Boleh dikatakan bahwa tidak ada di antara kita yang terbebas dari pajak. Dengan demikian, semua kita telah berkontribusi untuk terwujudnya pembangunan di negara kita tercinta ini.
Soalnya, sumber anggaran pendapatan negara yang terbesar berasal dari pajak yang dipungut pemerintah dari masyarakat.
Memang, untuk jenis pajak penghasilan, lapisan masyarakat dengan pendapatan di bawah batas tertentu, tidak terkena pajak. Tapi, semua orang yang berbelanja barang dan jasa tertentu, sering tanpa disadari di dalamya telah termasuk komponen pajak yang nantinya oleh si penjual akan disetorkan ke negara.
Bahkan, jika kita makan di restoran, secara ketentuan akan terkena pajak, meskipun merupakan pajak yang dipungut oleh daerah (pemkab dan pemkot).
Jadi, sebagai warga negara yang baik, janganlah kita berpikir akan bisa menghindar dari kewajiban membayar pajak.

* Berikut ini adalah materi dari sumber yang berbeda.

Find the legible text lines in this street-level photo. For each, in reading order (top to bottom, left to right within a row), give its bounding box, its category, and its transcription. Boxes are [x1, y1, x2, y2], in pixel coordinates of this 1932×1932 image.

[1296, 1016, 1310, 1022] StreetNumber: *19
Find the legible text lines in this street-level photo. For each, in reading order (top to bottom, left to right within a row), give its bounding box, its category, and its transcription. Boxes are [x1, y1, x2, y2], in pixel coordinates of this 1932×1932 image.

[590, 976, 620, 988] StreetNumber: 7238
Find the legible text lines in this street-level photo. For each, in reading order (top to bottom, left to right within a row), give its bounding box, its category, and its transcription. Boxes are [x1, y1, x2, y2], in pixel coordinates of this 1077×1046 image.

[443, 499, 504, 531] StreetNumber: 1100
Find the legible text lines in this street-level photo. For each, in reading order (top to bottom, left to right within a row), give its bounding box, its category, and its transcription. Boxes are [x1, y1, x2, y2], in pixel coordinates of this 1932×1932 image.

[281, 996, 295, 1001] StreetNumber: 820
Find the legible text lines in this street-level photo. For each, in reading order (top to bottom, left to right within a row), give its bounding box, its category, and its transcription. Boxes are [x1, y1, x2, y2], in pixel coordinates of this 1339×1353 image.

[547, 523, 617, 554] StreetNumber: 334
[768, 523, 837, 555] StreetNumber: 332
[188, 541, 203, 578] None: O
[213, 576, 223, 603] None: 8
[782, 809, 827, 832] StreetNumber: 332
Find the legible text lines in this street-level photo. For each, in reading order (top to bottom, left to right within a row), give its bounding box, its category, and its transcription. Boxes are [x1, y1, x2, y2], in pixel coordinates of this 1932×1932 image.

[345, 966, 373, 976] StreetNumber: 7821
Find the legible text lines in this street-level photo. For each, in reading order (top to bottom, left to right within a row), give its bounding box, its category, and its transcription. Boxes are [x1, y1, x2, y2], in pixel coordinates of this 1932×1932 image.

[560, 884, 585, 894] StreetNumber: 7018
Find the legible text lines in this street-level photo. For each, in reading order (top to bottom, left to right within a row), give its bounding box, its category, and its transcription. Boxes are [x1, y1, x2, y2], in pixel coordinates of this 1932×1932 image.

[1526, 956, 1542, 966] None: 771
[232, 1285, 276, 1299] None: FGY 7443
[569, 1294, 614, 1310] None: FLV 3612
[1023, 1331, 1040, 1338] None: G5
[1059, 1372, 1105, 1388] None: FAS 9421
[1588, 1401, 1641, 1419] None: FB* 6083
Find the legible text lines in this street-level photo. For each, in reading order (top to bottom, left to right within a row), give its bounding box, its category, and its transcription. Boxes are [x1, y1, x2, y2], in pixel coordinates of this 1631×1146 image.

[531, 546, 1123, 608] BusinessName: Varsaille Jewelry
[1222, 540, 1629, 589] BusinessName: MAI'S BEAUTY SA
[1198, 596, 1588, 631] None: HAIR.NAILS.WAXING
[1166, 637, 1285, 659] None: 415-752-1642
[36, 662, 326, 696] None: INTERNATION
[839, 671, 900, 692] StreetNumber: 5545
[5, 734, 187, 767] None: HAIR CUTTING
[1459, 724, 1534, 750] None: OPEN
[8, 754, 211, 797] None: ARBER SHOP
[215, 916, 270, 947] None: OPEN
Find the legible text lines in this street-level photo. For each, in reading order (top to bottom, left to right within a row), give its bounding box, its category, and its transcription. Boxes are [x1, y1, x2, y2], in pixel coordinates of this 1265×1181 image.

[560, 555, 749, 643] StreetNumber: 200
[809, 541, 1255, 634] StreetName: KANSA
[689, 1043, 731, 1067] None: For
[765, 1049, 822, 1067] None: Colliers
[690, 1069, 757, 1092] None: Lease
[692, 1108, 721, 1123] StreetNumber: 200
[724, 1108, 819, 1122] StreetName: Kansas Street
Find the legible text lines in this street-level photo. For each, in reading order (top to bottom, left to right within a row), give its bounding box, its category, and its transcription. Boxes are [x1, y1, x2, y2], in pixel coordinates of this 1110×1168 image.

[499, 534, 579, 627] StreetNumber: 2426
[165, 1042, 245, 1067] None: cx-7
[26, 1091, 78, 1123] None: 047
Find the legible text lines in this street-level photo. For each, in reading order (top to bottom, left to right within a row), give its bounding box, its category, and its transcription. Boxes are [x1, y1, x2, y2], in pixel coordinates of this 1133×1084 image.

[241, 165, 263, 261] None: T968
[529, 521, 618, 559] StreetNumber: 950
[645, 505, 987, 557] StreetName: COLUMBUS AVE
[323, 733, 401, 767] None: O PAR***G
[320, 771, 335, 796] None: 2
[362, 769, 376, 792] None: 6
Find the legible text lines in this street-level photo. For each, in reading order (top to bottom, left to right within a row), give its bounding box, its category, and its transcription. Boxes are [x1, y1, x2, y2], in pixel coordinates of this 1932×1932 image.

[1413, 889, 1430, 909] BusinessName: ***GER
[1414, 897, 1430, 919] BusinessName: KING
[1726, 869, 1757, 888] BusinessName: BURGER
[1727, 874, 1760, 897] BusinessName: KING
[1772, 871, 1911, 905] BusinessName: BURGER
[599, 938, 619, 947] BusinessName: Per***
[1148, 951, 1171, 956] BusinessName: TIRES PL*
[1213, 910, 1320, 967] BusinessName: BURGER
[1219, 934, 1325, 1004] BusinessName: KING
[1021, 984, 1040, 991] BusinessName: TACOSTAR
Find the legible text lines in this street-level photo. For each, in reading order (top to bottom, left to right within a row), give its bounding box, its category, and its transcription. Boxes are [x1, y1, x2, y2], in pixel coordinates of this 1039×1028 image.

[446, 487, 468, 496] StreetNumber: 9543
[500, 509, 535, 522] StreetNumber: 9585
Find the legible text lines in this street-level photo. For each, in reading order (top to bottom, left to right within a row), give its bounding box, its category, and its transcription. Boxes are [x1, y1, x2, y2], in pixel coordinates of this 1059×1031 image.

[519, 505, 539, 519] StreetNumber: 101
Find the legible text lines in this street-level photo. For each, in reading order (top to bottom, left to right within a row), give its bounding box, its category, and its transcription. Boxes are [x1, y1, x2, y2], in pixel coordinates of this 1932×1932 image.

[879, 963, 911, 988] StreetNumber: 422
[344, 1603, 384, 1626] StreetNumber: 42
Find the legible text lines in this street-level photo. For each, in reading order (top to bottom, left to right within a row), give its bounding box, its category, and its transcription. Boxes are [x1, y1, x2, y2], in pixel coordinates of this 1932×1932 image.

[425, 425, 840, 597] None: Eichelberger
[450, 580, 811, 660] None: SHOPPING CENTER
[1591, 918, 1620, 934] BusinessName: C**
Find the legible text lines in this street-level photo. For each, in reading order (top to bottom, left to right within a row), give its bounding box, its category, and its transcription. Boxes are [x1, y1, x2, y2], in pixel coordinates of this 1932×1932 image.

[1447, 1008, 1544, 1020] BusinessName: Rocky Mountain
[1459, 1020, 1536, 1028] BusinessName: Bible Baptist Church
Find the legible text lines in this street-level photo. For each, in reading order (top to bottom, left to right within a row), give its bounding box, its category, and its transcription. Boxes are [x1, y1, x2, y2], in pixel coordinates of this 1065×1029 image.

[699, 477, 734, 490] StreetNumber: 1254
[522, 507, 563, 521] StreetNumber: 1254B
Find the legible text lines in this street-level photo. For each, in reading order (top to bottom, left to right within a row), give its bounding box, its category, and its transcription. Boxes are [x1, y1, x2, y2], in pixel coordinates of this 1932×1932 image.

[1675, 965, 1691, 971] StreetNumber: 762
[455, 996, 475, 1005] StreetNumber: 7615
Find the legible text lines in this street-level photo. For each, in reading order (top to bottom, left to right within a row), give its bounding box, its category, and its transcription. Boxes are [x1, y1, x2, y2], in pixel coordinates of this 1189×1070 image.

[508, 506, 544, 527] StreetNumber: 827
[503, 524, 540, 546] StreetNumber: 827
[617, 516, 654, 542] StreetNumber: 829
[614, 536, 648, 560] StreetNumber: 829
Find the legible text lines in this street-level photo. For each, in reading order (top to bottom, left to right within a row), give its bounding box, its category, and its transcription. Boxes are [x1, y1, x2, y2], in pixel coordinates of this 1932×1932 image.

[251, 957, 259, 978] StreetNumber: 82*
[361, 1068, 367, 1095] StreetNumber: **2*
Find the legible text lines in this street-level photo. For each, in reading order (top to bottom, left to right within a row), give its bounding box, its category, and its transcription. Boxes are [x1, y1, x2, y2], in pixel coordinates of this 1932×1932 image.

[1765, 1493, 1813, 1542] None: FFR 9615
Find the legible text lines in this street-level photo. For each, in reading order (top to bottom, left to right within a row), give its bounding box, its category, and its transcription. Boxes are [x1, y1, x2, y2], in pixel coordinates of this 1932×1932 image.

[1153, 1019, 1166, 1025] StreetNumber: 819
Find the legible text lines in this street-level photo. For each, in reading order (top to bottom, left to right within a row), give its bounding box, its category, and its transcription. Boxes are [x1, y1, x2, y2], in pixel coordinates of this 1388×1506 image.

Apalagi, sekarang ini pemerintah sedang mempersiapkan implementasi penggunaan Nomor Induk Kependudukan (NIK) yang tercantum pada Kartu Tanda Penduduk (KTP) sebagai Nomor Pokok Wajib Pajak (NPWP).
Tentu, bila hal itu sudah berlaku, akan semakin mudah bagi masyarakat untuk melaksanakan kewajiban perpajakannya, sekaligus mempermudah pemerintah untuk mengawasinya.
Tidak hanya soal NPWP yang berubah. Ada beberapa hal lagi yang berubah setelah Dewan Perwakilan Rakyat (DPR) mengesahkan Rancangan Undang-Undang tentang Harmonisasi Peraturan Perpajakan (RUU HPP) pada Kamis (7/10/2021) yang lalu.
Perubahan yang signifikan adalah yang terkait dengan mekanisme perhitungan tarif kewajiban Pajak Penghasilan (PPh) Pribadi. Kalau selama ini ada 4 lapisan tarif, sekarang menjadi 5 lapis, yakni sebagai berikut.
Pertama, untuk penghasilan Rp 0 sampai Rp 60 juta per tahun, dikenakan tarif PPh sebesar 5 persen.